Elle formulera au besoin des recommandations sur les cadenas anticopies « au regard de leur aptitude à assurer la protection des œuvres et objets protégés ».

Une liste noire des sites pirates rendue publique

Autrefois présentée comme une option, la liste noire des sites massivement contrefaisants sera bien rendue publique. L’Arcom publiera « une liste des [sites] ayant fait l’objet d’une délibération du collège dans le cadre de laquelle aura été constaté que ces services portent atteinte, de manière grave et répétée, aux droits d’auteur ou aux droits voisins ».

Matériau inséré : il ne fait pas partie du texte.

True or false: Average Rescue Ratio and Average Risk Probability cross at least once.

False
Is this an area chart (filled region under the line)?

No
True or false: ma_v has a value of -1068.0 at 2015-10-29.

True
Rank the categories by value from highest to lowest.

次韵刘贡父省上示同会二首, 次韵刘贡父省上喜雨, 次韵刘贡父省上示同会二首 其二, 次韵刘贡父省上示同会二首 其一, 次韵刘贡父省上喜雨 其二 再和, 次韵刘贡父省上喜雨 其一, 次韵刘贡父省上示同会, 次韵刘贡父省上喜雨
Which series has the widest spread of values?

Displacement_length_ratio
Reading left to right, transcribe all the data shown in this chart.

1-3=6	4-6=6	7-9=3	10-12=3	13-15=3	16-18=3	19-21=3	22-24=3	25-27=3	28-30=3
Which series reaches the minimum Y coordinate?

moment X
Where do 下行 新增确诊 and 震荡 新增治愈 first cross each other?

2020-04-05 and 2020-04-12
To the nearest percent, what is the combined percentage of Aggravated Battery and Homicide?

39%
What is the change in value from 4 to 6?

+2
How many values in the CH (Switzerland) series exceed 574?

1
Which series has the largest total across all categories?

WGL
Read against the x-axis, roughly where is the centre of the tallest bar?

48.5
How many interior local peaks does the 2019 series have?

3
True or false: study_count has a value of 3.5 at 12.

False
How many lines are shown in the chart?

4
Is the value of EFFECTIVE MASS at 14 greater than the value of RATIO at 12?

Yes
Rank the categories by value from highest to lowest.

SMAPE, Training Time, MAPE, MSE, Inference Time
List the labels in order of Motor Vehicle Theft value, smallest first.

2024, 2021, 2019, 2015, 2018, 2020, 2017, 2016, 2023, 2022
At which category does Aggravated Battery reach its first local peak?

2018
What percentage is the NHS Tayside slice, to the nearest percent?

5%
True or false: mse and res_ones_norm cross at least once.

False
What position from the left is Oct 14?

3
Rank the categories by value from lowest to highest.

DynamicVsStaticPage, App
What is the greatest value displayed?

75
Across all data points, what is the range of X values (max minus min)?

Cette liste aura une première utilité : nourrir les accords privés entre titulaires de droits et intermédiaires de paiement ou de publicité, afin de couper les vivres à ces acteurs.

L’idée n’est pas nouvelle. Elle fut déjà proposée par Mireille Imbert-Quaretta dans un rapport présenté en 2014.

L’ancienne présidente de la Commission de protection des droits y voyait un autre avantage, comme elle nous l’expliquait : « tous ceux qui ont « connaissance », parce que c’est public, ne pourront plus dire qu’ils ne savent pas. S’ils continuent à faire comme s’ils ne savaient pas que des liens renvoient vers des sites massivement contrefaisants, leur responsabilité quasi délictuelle civile sera susceptible d’être engagée. On sera alors dans le droit commun : sur le terrain de la LCEN, dès qu’il y a publicité, ils ne peuvent plus faire comme s’ils ne savaient pas ».

En somme, la diffusion publique d’une liste noire des sites pirates, validée par une autorité indépendante, serait opposable aux tiers. Elle permettrait de mettre en cause directement la responsabilité des hébergeurs, tout en déchargeant le combat des sociétés de gestion collective et autres organismes de défense.

Pour établir cette liste noire, l’Arcom s’appuiera en tout cas sur les constats dressés et transmis par les agents agréés et assermentés de l’Alpa notamment.

Avant d’injecter un site sur la liste noire, l’autorité suivra une procédure contradictoire avec ses responsables. La décision leur sera ensuite notifiée sur la base des mentions légales trouvées sur les sites en cause. « Lorsque ces informations ne sont pas disponibles, l’Autorité informe le service concerné par l’intermédiaire de son site Internet ». Cette décision sera susceptible de recours devant le Conseil d’État.

Le S.A.V. des décisions de blocage

L’Arcom sera tout en autant en charge d’assurer le respect des décisions judiciaires de blocage, celles interdisant « la reprise totale ou partielle d’un contenu portant atteinte à un droit d’auteur ou à un droit voisin ».

Saisie par un titulaire de droit, elle pourra contacter les FAI, les fournisseurs de noms de domaine ou les moteurs en cas de réapparition de ces contenus, pour solliciter l’extension du blocage ou du déréférencement. Remarquons que le texte se soucie peu de la durée de ces mesures.

L’idée est en tout cas calquée sur la proposition de loi Avia contre les contenus dits « haineux ». L’intervention de l’Arcom se limitera à une simple demande. Si l’intermédiaire ne donne pas suite, l’autorité pourra saisir le juge pour ordonner ce qu’elle n’a pu obtenir « amicalement ».

Blocage de sites durant les compétitions sportives

Le secteur des compétitions sportives a été entendu par le ministère de la Culture. Des dispositions sont intégrées dans la future grande loi sur l’audiovisuel pour trouver des solutions contre les retransmissions pirates de ces évènements.

Lorsqu’un site diffuse régulièrement ces contenus sans autorisation, le titulaire de ce droit, une ligue professionnelle ou une chaîne pourra saisir le président du tribunal judiciaire, « aux fins d’obtenir toutes mesures proportionnées propres à prévenir ou à faire cesser cette atteinte, à l’encontre de toute personne susceptible de contribuer à y remédier ».

La justice pourra alors ordonner au besoin un blocage et un déréférencement durant le calendrier d’une compétition à venir. L’Arcom est placée sur le banc de touche puisqu’elle se limitera à élaborer « des recommandations sur les modalités d’identification et de caractérisation » des sites pirates. En d’autres termes, la case justice sera inévitable, du moins en l’état du texte, rendant donc impossible le blocage en temps réel suggéré au Sénat en février dernier.